Renal bone disease has been well defined in adult patients receiving chronic dialysis and in children on peritoneal dialysis/continuous ambulatory peritoneal dialysis. However, little is known about the histologic features in patients undergoing chronic hemodialysis in a children's hospital center. Twenty one patients, aged 17.5 +/- 1.5 yr, on hemodialysis for 35 +/- 6 months underwent iliac crest bone biopsies and deferoxamine infusion tests. Nineteen of 21 patients were receiving oral calcitriol. The 21 patients were classified by histomorphometry as follows: osteitis fibrosa, 5; mild hyperparathyroidism, 3; normal histology, 3; aplastic, 6; and mixed lesions, 4. Four of 21 patients were surface positive for aluminum, and seven other patients stained positive for iron in bone. Serum parathyroid hormone (PTH) levels correlated directly with the bone formation rate (r = 0.84) and with eroded bone perimeter (r = 0.67). Eight of the nine patients with serum PTH levels above 125 pg/mL had marrow fibrosis.
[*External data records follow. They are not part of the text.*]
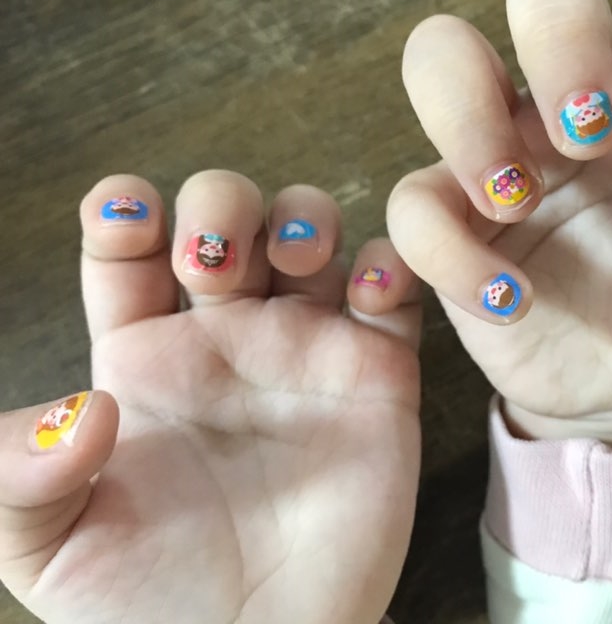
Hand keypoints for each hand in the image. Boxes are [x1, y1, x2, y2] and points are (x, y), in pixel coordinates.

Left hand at [0, 172, 420, 623]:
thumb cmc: (147, 608)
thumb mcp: (43, 548)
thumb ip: (17, 474)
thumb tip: (83, 411)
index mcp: (144, 361)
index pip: (131, 251)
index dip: (124, 213)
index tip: (127, 216)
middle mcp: (228, 342)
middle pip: (230, 220)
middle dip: (222, 206)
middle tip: (214, 263)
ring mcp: (308, 353)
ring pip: (315, 236)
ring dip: (305, 218)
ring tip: (293, 261)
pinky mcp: (379, 378)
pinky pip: (395, 295)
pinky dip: (392, 265)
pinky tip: (371, 288)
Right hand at [388, 0, 611, 447]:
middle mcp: (577, 107)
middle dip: (564, 40)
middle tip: (588, 139)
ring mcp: (505, 156)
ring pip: (440, 56)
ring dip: (470, 114)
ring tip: (517, 198)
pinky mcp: (453, 223)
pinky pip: (414, 205)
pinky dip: (450, 252)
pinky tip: (511, 302)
All patients with serum calcium levels < 10.0 mg/dL and serum PTH levels > 125 pg/mL had either osteitis fibrosa or mixed bone lesions--a group of patients that might benefit from aggressive vitamin D therapy. In contrast, an examination of patients with serum calcium levels > 10.0 mg/dL and serum PTH levels < 65 pg/mL correctly identified three out of three patients with aluminum-related bone disease. These findings suggest that measurements of serum intact PTH levels by the immunoradiometric assay method may be valuable in distinguishing high-turnover lesions from normal or low-turnover skeletal lesions in this population.